According to one embodiment, the module comprises an internal memory for storing a set of data processing instructions corresponding to different identifiers and the processing unit is capable of choosing the data processing instructions from said set of data processing instructions based on the value of the identifier read. This embodiment allows for a set of instructions for example corresponding to identifiers of most common sports items, such as a heart rate belt and selected pieces of muscle activity sensor garment.

Alternatively or in addition to containing an internally stored set of instructions, the processing unit may capable of sending a request for data processing instructions corresponding to the value of the identifier read and receiving said data processing instructions through said wireless communication unit to/from an external wireless device, preferably said monitoring unit, and optionally storing the received data processing instructions in the set of data processing instructions in the internal memory for also further use. This embodiment extends the use of the module to all kinds of applications not even known at the moment of release of the module.

To implement potentially most typical use, sensor co-operation, of the module, the processing unit is capable of receiving a sensor signal from the sports item through the contact terminals and processing the sensor signal according to the data processing instructions chosen to provide processed sensor data. Further, the processing unit is adapted to transmit the processed sensor data to the monitoring device through the wireless communication unit. The following sensor signals may be supported, for example: EMG signal from an EMG sensor, acceleration signal from an acceleration sensor, power signal from a power sensor, speed signal from a speed sensor, position signal from a satellite positioning sensor, pressure signal form a pressure sensor. Further uses are discussed elsewhere in the document. It should be noted that in the software level, the changeable processing instructions of the processing unit determine the operation of the processing unit, but the module must be designed in the hardware and firmware levels to enable such functionalities.

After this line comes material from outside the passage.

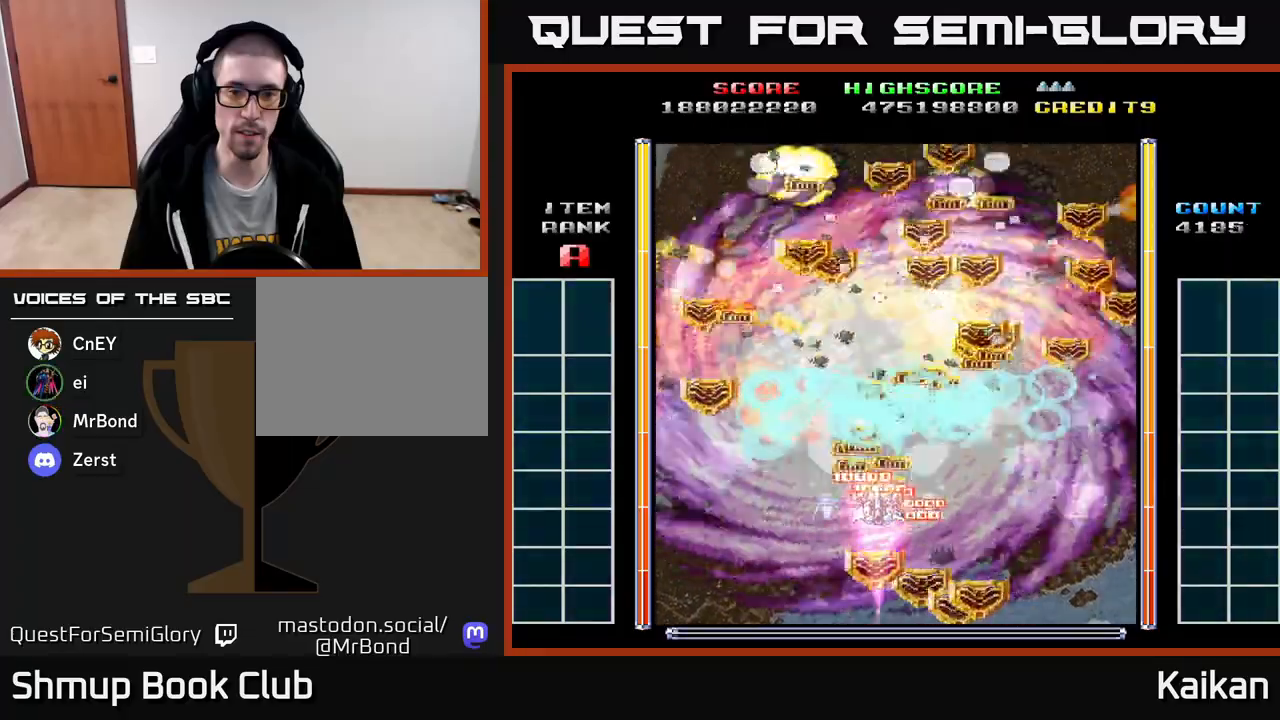
{"buttons": ["A"], "left_stick": "center", "events": [[83, "DPAD_DOWN", "down"], [367, "DPAD_DOWN", "up"]]}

According to another main use of the module, the processing unit is capable of receiving actuation data from the monitoring device through the wireless communication unit, processing the actuation data according to the data processing instructions chosen to provide an actuation signal, and transmitting the actuation signal to the sports item through the contact terminals according to the data processing instructions. This kind of actuator co-operation (or “facilitation” use) is roughly inverse to the sensor co-operation. The actuation signal may be a power signal, trigger signal or display drive signal, for example, or any combination thereof. Again the module must be designed in the hardware and firmware levels to enable such functionalities upon suitable reprogramming in the software level. I.e., there must be some power output capacity in the module for allowing sports items without internal power supplies to be used.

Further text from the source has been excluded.